- Opening Delimiter -

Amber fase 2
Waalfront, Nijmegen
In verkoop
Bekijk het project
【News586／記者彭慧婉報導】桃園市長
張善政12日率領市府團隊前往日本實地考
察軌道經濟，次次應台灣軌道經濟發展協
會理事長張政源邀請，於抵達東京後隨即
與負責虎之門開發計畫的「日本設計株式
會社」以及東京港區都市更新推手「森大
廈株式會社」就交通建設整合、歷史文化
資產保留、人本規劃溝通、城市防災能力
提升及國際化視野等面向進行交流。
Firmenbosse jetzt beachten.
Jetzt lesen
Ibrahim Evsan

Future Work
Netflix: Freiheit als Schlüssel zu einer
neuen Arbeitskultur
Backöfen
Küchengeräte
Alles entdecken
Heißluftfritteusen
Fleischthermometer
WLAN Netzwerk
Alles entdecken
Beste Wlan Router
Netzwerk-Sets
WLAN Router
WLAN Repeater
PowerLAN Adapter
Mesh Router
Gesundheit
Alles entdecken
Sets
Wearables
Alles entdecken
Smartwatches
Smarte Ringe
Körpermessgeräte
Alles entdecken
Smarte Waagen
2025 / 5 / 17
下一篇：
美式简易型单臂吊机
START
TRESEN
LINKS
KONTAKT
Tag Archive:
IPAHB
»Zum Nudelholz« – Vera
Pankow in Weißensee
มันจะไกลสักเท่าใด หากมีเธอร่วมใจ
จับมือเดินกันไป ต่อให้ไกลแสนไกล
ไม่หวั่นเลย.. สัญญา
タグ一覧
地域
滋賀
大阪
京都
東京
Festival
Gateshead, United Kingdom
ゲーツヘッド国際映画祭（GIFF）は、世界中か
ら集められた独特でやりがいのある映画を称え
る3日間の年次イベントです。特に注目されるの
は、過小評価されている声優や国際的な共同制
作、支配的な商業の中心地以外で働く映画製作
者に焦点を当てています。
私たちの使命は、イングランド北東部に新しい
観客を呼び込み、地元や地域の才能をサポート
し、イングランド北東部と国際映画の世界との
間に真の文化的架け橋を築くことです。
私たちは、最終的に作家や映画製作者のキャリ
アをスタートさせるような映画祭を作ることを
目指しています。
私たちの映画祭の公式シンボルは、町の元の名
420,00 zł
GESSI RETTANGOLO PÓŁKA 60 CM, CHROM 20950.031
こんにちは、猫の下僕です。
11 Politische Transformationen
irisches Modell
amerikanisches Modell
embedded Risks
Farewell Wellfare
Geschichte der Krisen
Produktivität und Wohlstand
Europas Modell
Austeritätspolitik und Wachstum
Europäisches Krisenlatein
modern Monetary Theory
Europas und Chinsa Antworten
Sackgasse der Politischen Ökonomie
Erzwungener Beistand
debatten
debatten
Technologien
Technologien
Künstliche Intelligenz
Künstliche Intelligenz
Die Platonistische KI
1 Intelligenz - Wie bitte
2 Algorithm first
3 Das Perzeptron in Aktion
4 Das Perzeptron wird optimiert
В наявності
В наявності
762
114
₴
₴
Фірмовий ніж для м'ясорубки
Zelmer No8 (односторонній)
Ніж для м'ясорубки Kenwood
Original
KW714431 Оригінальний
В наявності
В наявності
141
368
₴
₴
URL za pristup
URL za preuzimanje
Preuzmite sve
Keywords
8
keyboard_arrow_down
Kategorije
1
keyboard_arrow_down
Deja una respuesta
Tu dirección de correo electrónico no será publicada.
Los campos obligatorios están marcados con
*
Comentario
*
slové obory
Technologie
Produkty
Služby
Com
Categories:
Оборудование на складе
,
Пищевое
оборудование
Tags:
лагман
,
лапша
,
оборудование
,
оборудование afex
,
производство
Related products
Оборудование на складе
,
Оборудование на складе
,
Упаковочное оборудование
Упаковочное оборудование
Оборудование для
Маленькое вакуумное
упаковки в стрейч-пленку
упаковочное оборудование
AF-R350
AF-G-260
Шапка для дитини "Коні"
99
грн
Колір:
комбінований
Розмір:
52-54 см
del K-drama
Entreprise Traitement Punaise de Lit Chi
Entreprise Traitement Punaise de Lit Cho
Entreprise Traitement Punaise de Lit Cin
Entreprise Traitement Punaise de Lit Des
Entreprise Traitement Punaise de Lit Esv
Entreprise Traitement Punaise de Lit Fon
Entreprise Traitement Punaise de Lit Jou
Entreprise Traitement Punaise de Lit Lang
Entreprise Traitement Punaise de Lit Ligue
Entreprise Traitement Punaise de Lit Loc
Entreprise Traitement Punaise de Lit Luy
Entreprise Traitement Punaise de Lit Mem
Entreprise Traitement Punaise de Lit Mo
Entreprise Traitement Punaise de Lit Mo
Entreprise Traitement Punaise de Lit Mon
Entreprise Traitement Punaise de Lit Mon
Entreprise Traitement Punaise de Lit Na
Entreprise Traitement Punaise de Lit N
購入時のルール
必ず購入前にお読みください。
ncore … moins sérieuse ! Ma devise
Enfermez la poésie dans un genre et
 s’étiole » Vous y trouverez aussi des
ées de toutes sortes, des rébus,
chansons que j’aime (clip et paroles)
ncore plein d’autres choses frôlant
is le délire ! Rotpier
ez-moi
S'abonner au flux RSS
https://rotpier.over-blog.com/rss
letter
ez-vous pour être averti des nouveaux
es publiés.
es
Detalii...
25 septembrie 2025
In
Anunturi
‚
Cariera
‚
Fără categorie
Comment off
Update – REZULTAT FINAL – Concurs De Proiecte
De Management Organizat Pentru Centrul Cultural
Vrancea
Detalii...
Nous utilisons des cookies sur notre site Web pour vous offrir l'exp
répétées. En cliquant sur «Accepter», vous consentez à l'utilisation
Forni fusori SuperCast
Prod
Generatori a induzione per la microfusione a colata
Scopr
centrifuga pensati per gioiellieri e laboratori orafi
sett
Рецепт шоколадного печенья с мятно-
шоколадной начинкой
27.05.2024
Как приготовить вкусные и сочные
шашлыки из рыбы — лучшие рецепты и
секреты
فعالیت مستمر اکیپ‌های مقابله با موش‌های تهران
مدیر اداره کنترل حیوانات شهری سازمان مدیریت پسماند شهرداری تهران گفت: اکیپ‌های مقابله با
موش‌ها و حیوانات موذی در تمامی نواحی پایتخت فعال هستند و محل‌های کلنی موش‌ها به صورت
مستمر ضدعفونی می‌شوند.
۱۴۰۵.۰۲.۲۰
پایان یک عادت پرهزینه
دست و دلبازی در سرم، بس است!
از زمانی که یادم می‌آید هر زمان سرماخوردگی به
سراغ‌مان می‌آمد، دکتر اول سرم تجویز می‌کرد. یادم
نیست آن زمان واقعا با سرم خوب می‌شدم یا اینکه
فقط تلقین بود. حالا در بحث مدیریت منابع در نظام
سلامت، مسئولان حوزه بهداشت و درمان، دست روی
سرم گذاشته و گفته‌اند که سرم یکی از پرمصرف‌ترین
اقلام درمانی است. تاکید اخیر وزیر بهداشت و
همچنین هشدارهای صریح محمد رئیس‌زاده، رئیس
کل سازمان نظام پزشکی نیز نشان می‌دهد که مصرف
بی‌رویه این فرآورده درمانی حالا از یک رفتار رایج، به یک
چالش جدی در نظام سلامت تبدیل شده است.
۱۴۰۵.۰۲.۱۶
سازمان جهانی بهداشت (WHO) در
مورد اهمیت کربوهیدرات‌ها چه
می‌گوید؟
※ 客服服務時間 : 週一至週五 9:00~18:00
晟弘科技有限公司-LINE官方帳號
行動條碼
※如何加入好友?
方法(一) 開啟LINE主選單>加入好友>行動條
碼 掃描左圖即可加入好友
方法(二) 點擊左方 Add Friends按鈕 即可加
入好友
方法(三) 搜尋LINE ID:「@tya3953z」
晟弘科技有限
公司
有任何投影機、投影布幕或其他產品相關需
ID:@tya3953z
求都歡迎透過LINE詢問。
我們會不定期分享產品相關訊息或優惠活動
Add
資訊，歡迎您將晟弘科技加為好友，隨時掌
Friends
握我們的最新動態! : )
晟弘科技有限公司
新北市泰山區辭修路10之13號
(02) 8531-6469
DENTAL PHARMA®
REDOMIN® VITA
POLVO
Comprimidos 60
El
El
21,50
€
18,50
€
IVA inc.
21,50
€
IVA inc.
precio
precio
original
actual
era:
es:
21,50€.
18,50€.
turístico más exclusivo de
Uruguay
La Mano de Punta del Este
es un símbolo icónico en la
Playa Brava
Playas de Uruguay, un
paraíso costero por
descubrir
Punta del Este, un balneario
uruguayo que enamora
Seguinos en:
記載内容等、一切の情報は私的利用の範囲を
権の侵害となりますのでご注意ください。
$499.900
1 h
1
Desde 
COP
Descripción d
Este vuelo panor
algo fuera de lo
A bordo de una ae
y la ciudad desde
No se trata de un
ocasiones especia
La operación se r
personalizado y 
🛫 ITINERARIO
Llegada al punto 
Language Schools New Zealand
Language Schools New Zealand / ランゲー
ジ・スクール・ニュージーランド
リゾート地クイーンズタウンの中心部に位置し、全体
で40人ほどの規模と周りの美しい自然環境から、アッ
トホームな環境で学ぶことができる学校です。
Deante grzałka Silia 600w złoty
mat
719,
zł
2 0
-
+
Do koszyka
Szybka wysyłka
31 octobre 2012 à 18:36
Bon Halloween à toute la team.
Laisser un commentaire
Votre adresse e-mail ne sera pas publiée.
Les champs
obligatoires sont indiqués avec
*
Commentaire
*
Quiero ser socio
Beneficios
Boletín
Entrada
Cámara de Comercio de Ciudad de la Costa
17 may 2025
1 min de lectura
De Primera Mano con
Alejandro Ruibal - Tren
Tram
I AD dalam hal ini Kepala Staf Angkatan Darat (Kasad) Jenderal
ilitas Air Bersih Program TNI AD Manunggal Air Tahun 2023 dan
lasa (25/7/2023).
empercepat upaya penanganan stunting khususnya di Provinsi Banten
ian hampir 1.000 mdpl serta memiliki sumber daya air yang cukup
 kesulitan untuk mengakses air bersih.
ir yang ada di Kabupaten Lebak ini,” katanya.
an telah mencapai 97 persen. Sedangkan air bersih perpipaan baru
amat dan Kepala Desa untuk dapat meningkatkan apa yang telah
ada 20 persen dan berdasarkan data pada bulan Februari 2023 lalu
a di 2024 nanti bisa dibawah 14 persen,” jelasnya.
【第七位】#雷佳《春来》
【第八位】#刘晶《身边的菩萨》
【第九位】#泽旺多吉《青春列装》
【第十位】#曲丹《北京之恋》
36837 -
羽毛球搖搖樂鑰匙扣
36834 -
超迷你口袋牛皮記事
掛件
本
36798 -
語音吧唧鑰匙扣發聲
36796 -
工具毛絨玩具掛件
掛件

- Closing Delimiter -

### Task details
Quote the records above exactly, from the first line through the line containing "WLAN Repeater", and nothing more.

### Answer to this problem
Amber fase 2
Waalfront, Nijmegen
In verkoop
Bekijk het project
【News586／記者彭慧婉報導】桃園市長
張善政12日率領市府團隊前往日本實地考
察軌道經濟，次次應台灣軌道經濟發展協
會理事長張政源邀請，於抵達東京後隨即
與負責虎之門開發計畫的「日本設計株式
會社」以及東京港區都市更新推手「森大
廈株式會社」就交通建設整合、歷史文化
資產保留、人本規劃溝通、城市防災能力
提升及國際化視野等面向進行交流。
Firmenbosse jetzt beachten.
Jetzt lesen
Ibrahim Evsan

Future Work
Netflix: Freiheit als Schlüssel zu einer
neuen Arbeitskultur
Backöfen
Küchengeräte
Alles entdecken
Heißluftfritteusen
Fleischthermometer
WLAN Netzwerk
Alles entdecken
Beste Wlan Router
Netzwerk-Sets
WLAN Router
WLAN Repeater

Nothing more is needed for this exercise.